Rovira es partidario de escribir sobre cosas que pueden parecer intrascendentes
Lo es. Y tiene la gracia de los dietarios: que si no estás de acuerdo con las anotaciones del autor, no te sientes ni decepcionado ni engañado. Al contrario: si está bien escrito, sigues leyendo con esa mezcla de curiosidad e incertidumbre, dispuesto a dejarte sorprender por observaciones domésticas y reflexiones sobre la vida, el amor, la vejez, el oficio, la salud, los nietos, la política, la amistad (con Joan Margarit, Miguel Ríos, Almudena Grandes), los hijos, la memoria, el sexo, la lengua, los calamares o la relación entre los estados de ánimo y los cambios del paisaje. Hace cinco años Rovira escribía: “En los dietarios hay que sacarle jugo a cosas aparentemente intranscendentes: eso quizá es más difícil que estar siempre en la posición del pensador de Rodin y con la mente ocupada por grandes temas. La literatura no se hace solo con cosas importantes, sino dando importancia, prestando atención, a cosas que puede parecer que no la tienen”.

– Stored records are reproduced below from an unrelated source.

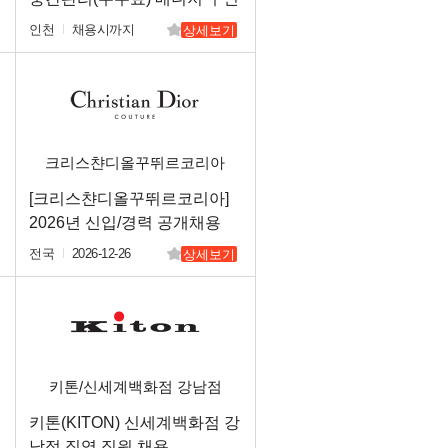
(언더웨어 판매자경험자 우대)
인천
채용시까지
상세보기
크리스챤디올꾸뛰르코리아
(주)
[크리스챤디올꾸뛰르코리아]
매
2026년 신입/경력 공개채용
전국
2026-12-26
상세보기
키톤/신세계백화점 강남점
키톤(KITON) 신세계백화점 강
남점 직영 직원 채용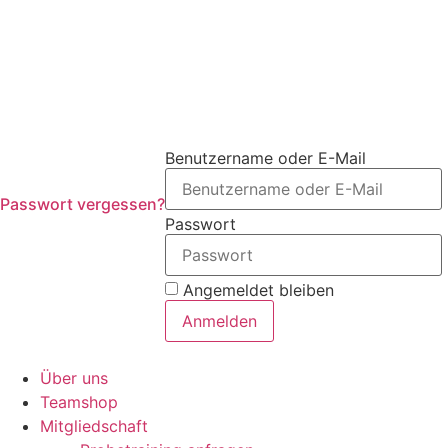
Benutzername oder E-Mail
Passwort vergessen?
Passwort
Angemeldet bleiben
Anmelden
Über uns
Teamshop
Mitgliedschaft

Es una declaración de principios que se adapta como un guante a lo que a él le apetece escribir. Y eso incluye dejar constancia de sus lecturas, que le sugieren comentarios que, a la manera de los perros –que para ir del punto A hasta el punto B siempre eligen la distancia más larga–, reivindican la divagación como legítimo pretexto literario. Y, como pasa en los mejores dietarios, el lector malévolo disfrutará de una de las variantes más estimulantes del género: cuando el dietarista ajusta cuentas y, sin morderse la pluma, reparte collejas y caricias y se va soltando a remolque de lo que, sin necesidad de argumentar demasiado y arrastrado por los placeres de la arbitrariedad, acaba constituyendo un inventario de filias y fobias. Y sí, lo admito (me pasó leyendo los dietarios de Rafael Chirbes): me gusta más cuando el dietarista se recrea en las fobias que en las filias.